What really happens is that the authoritative server will rotate the order of the list on each request, but downstream DNS servers and the client itself will cache a certain order once received. With a large number of clients connecting from a large number of places, the order distribution will be essentially random. Most client apps will try the first address in the list first and many won't continue if that fails. The versions of IE that I've tested do try additional addresses although that might not happen the same way behind a web proxy.
Yes so because the order is disregarded with enough clients it will essentially be random. Its better than just having the single address I suppose, but its not necessarily redundant. It'd be good to know if its just IE that does this or other web browsers on other platforms.
On Thu, 2006-01-05 at 22:41, Tim Edwards wrote:
Les Mikesell wrote:
No, it describes what happens when a large number of clients are behind the same local DNS server - and not very realistically at that.
It describes what happens with a typical ISP where all the users are looking up addresses using the ISP's caching nameservers, this is not a local network. If it was a local network I was dealing with I could just have all the clients resolve off the one DNS server and there'd be no propagation delay. The problem with the Internet is the propagation delay out to all those seperate ISP's caching nameservers.

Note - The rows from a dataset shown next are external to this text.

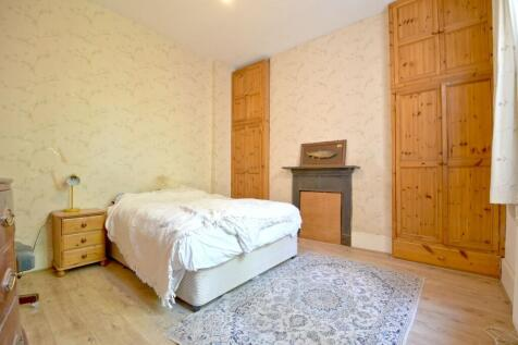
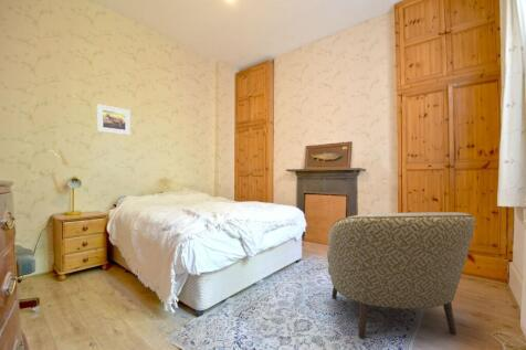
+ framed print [96,103,132,136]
+ armchair [326,211,476,339]
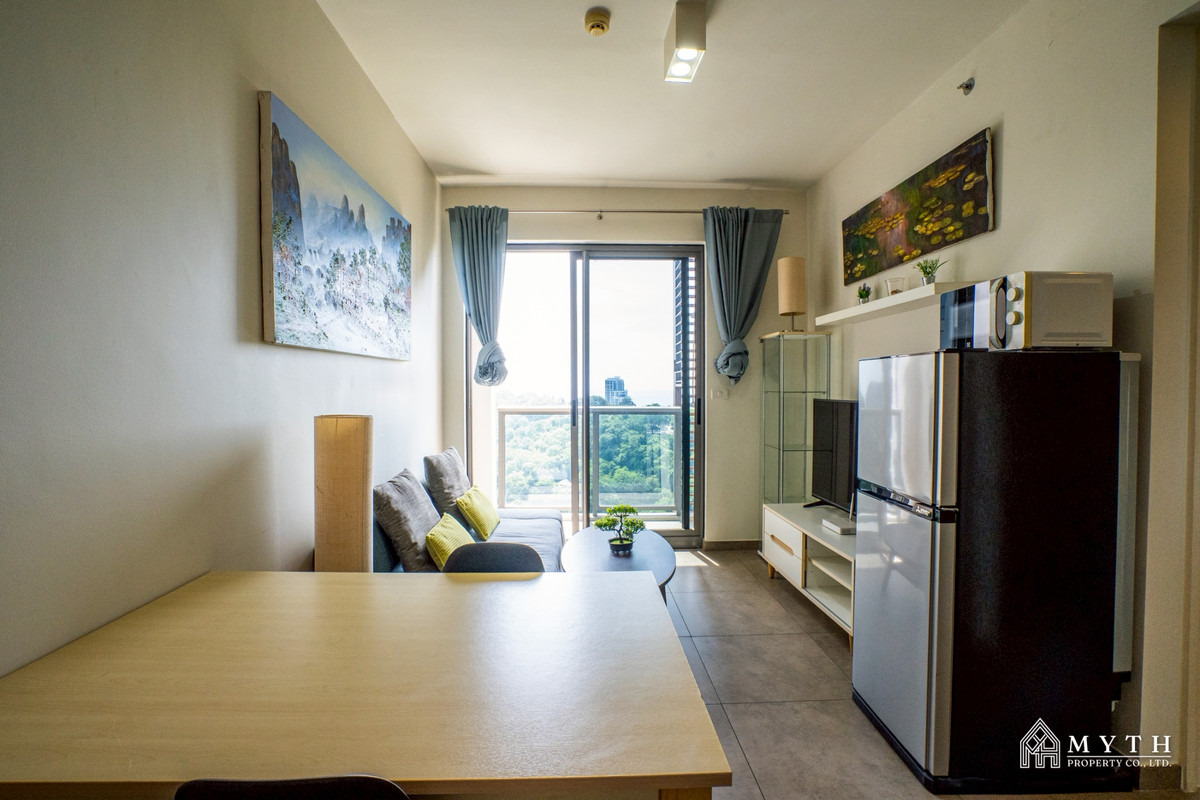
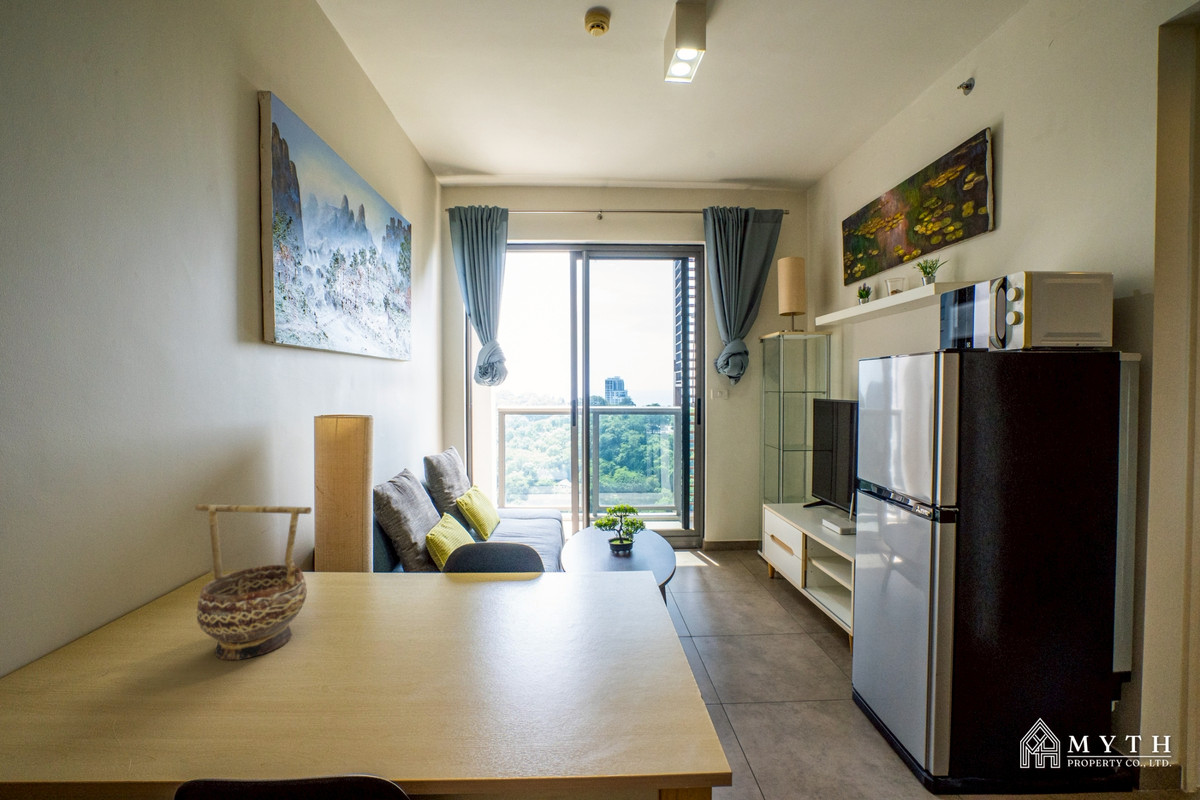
+ decorative bowl [194,503,313,661]
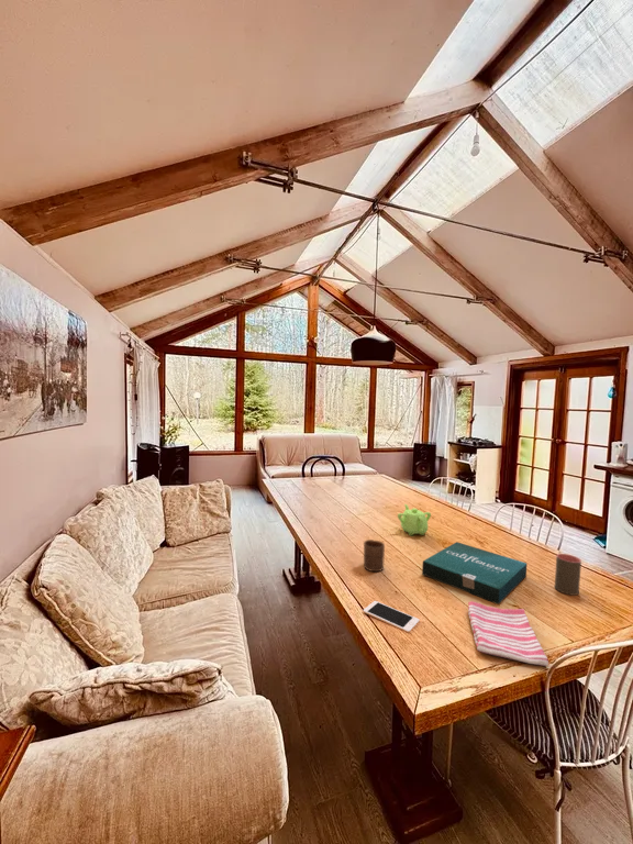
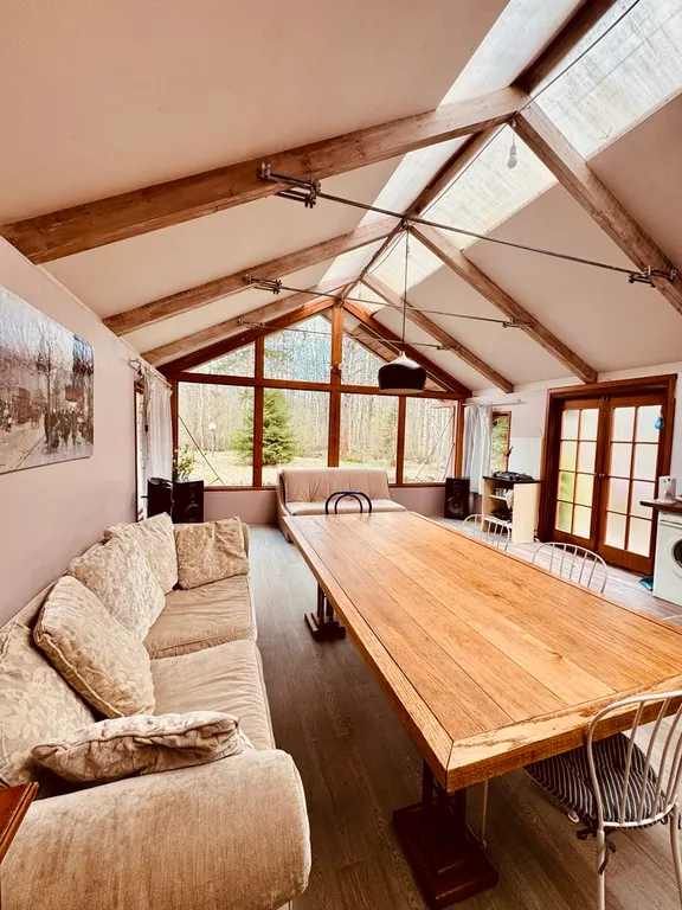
- pizza box [421,541,528,606]
- cup [554,553,582,597]
- teapot [397,503,432,536]
- cell phone [362,600,421,633]
- dish towel [467,600,549,668]
- cup [363,538,386,573]
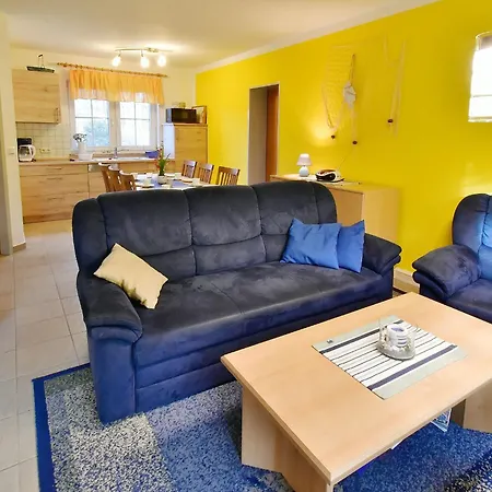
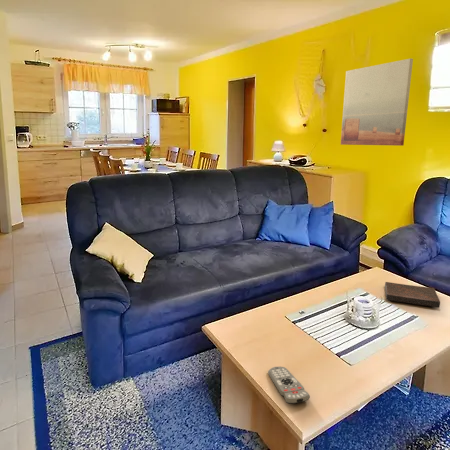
+ remote control [267,366,311,405]
+ book [384,281,441,309]
+ wall art [340,58,414,147]
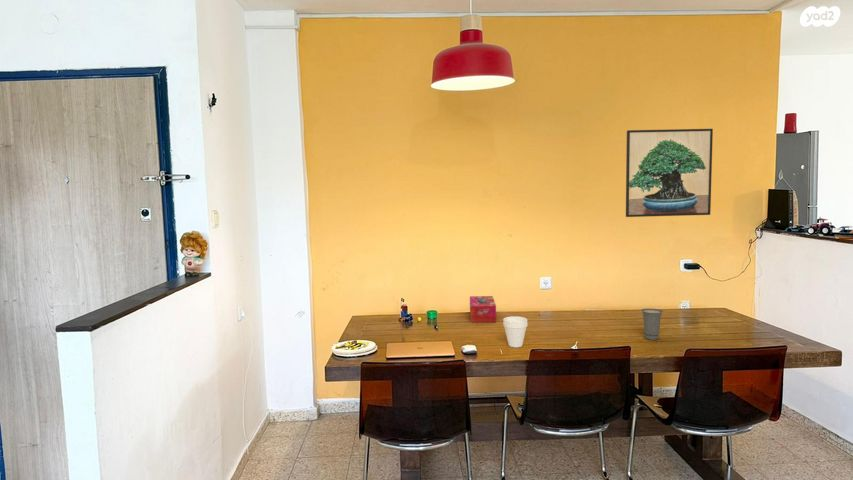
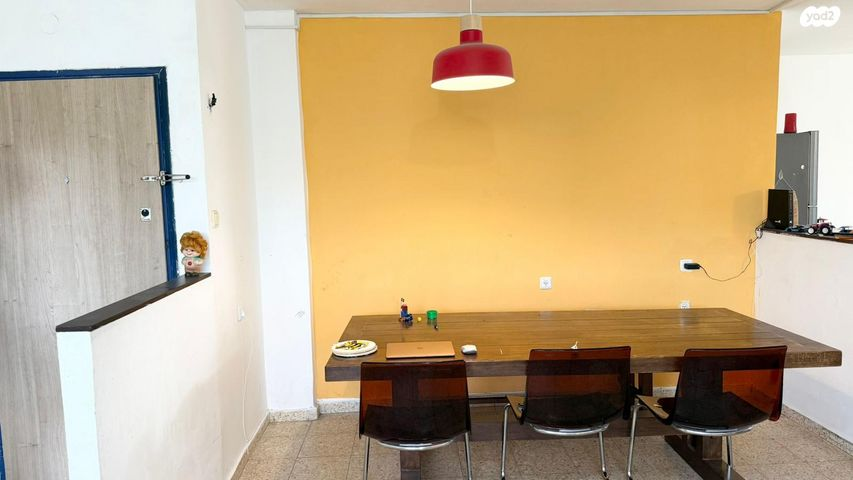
- cup [640,308,664,341]
- cup [502,316,528,348]
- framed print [625,128,714,218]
- tissue box [469,295,497,323]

If all of your users connect through the same ISP, perhaps you should consider moving the server(s) to a data center provided by that ISP to reduce the chances they would be unreachable. However, even when everyone uses the same DNS cache a new lookup should happen every time the TTL expires so unless everyone connects at the same time you should still get random distribution. If the ISP's DNS server doesn't observe the DNS TTL (you can watch it count down with 'dig'), find a different ISP or hand-configure the clients to use servers that work.